#### EXERCISE MATERIAL ####
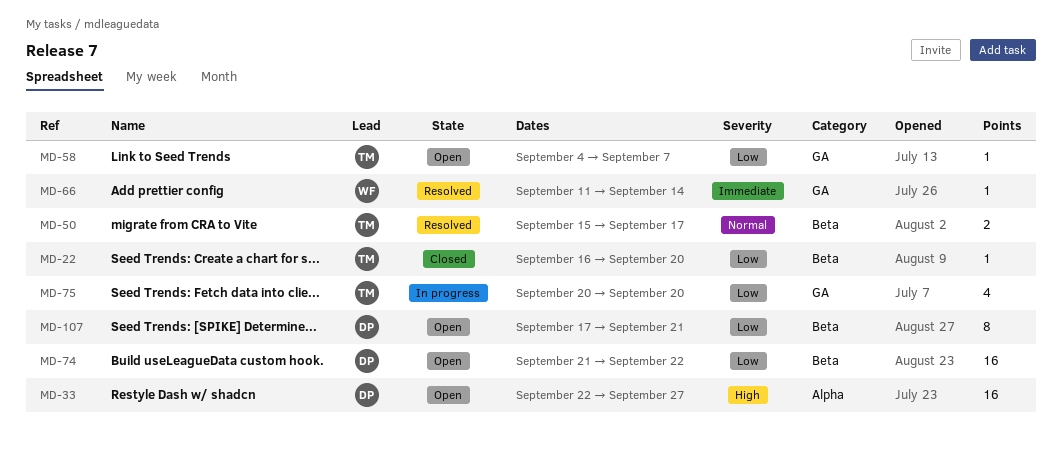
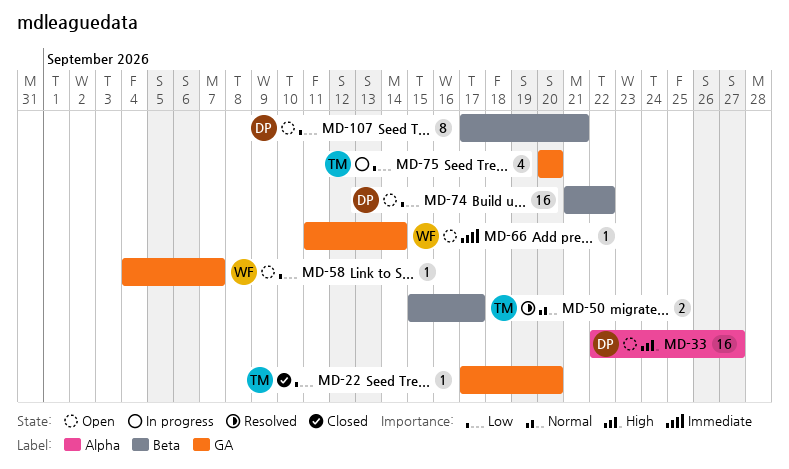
MD-22, label: Beta -> GA
MD-22, start: Sep 16 -> Sep 17
MD-58, owner: TM -> WF
MD-66, status: Resolved -> Open

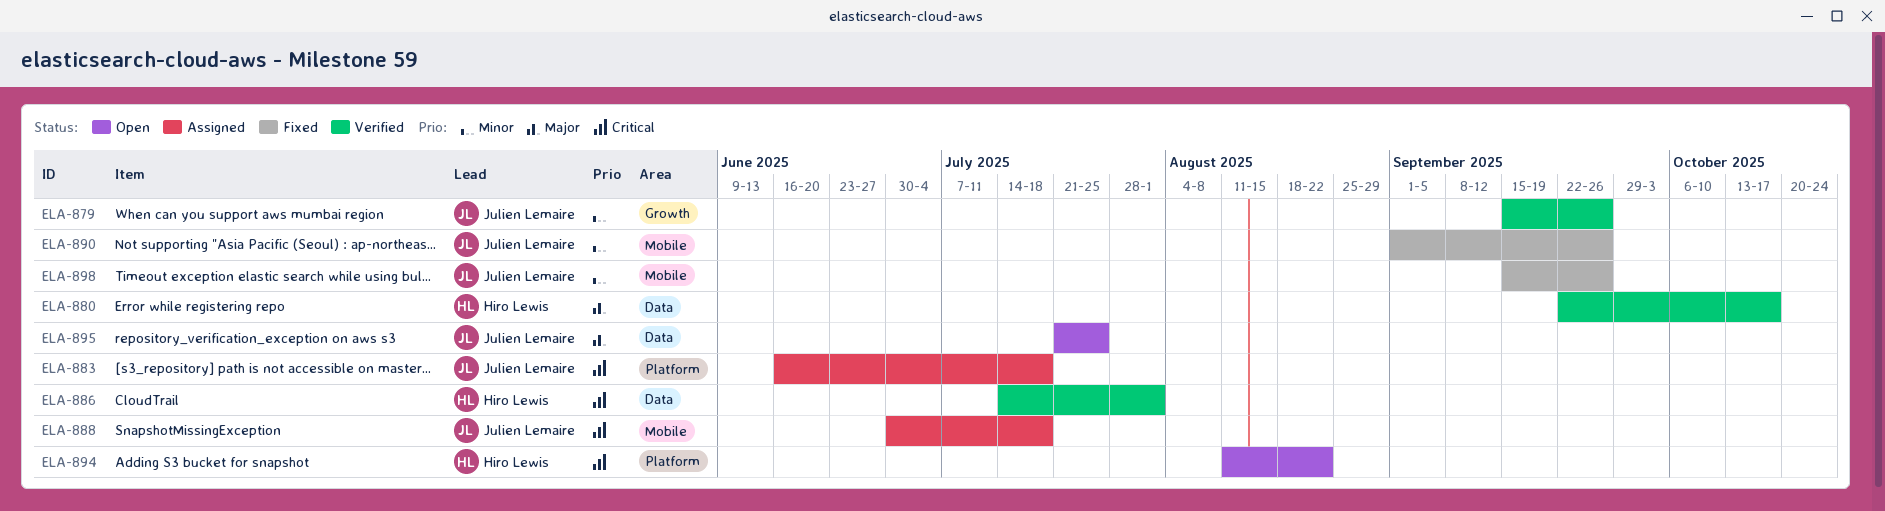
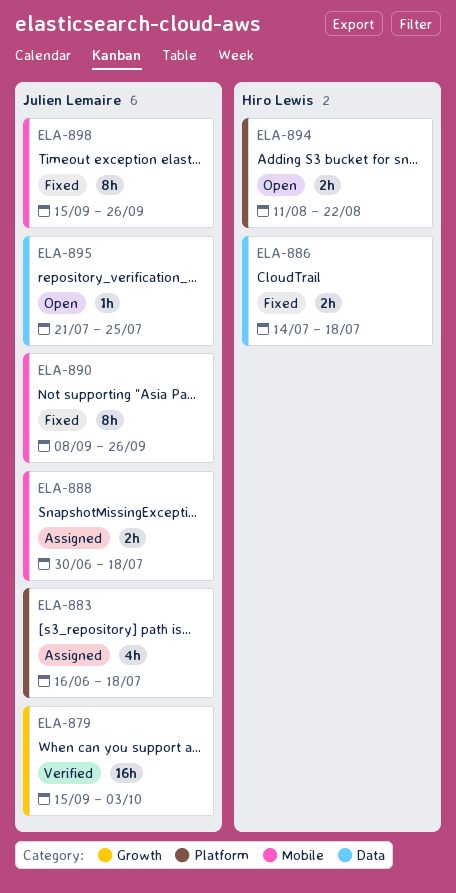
ELA-879, due: Sep 26 -> Oct 3
ELA-880: present -> none
ELA-886, status: Verified -> Fixed
ELA-886, due: Aug 1 -> Jul 18
ELA-890, start: Sep 1 -> Sep 8

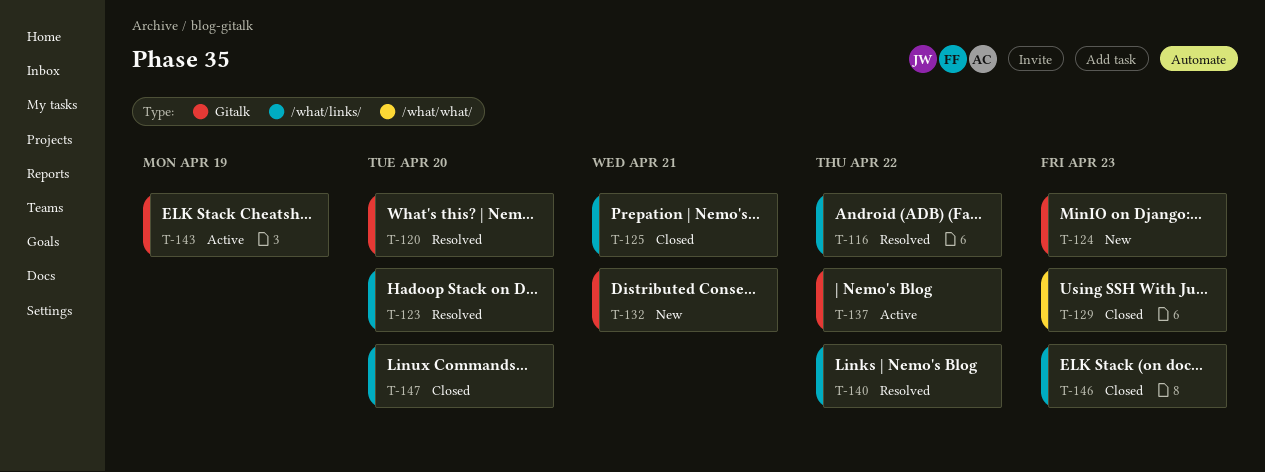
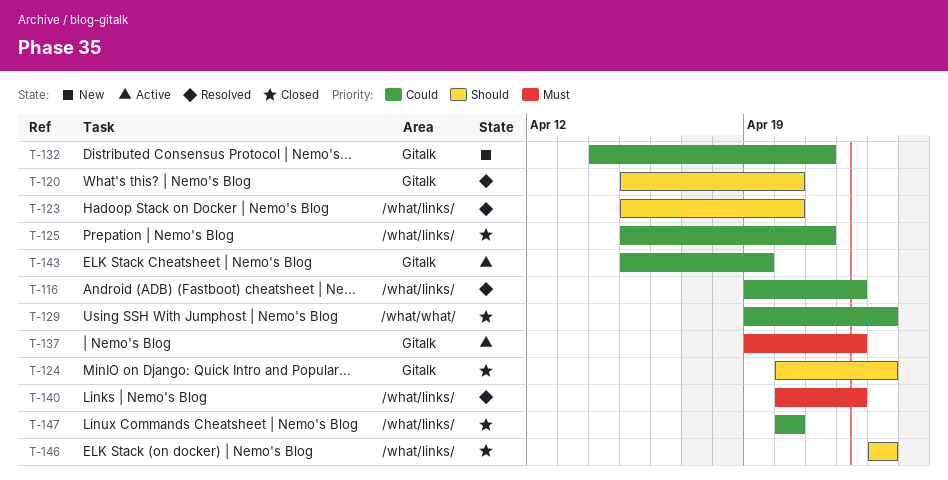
T-124, status: New -> Closed

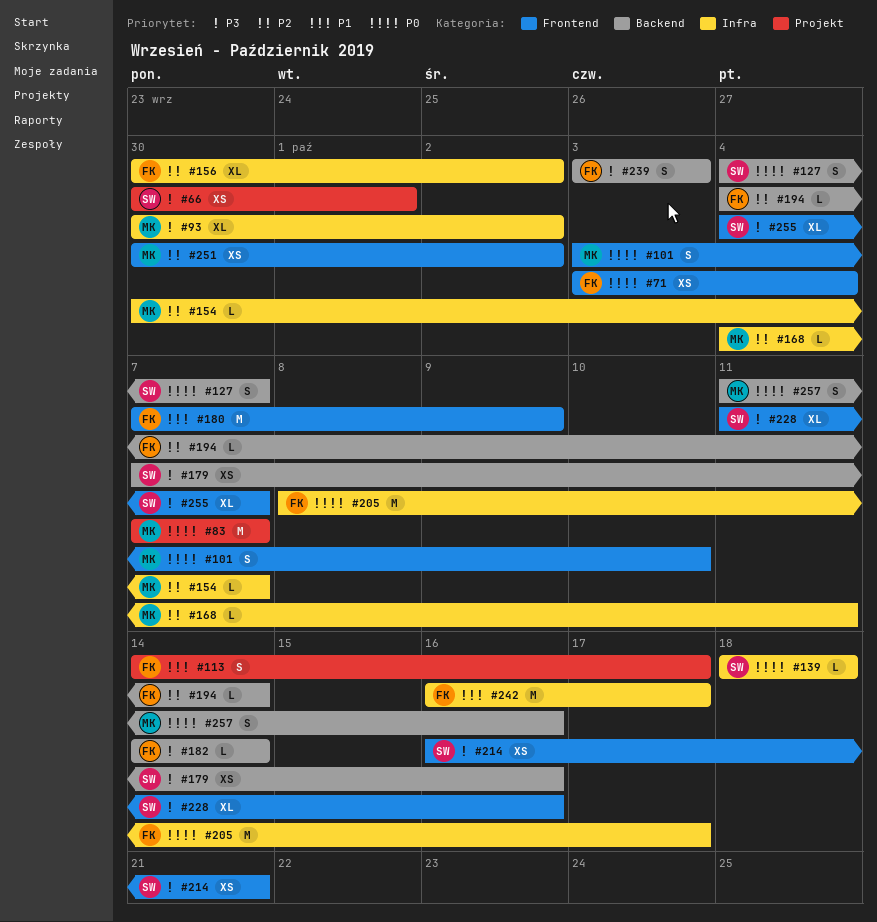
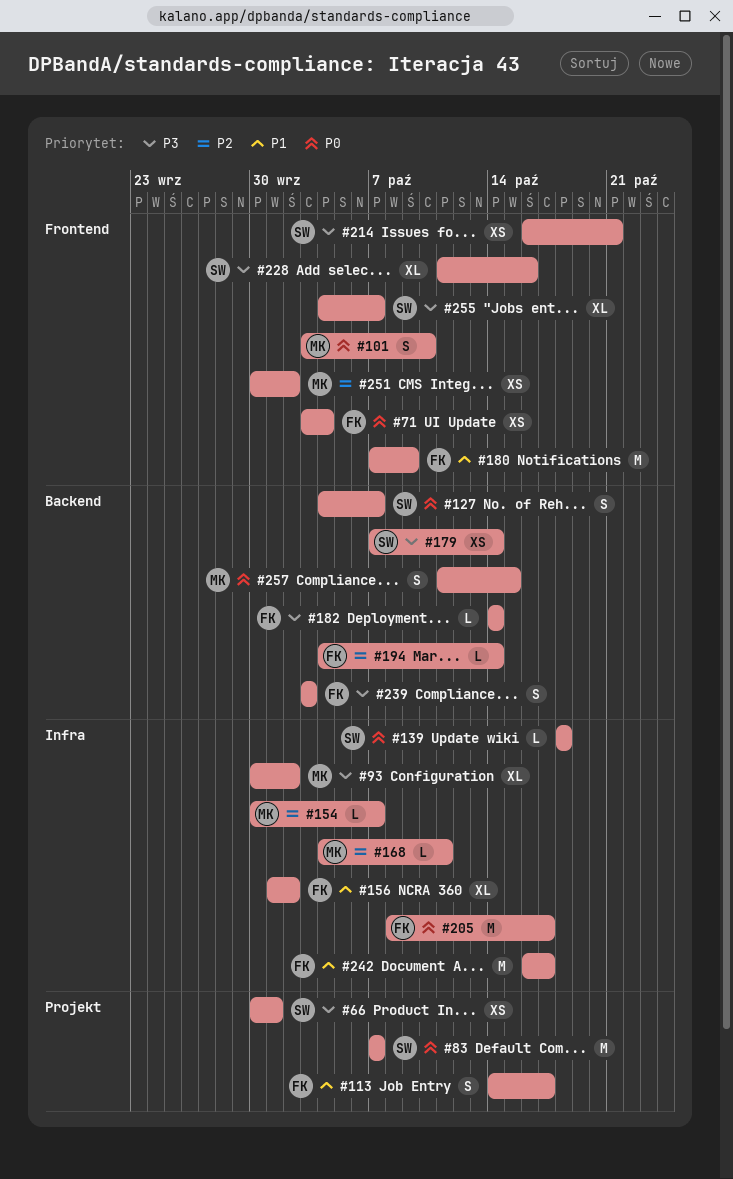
#83, owner: MK -> SW
#156, priority: P2 -> P1
#156, start: Sep 30 -> Oct 1
#179, due: Oct 16 -> Oct 14
#257, due: Oct 16 -> Oct 15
####
◆ **TASK TO COMPLETE**:
Please write out the lines that run from the one with "#83, owner: MK -> SW" to the end of the records, both included, exactly as they appear.

◆ **COMPLETED EXERCISE**:
#83, owner: MK -> SW
#156, priority: P2 -> P1
#156, start: Sep 30 -> Oct 1
#179, due: Oct 16 -> Oct 14
#257, due: Oct 16 -> Oct 15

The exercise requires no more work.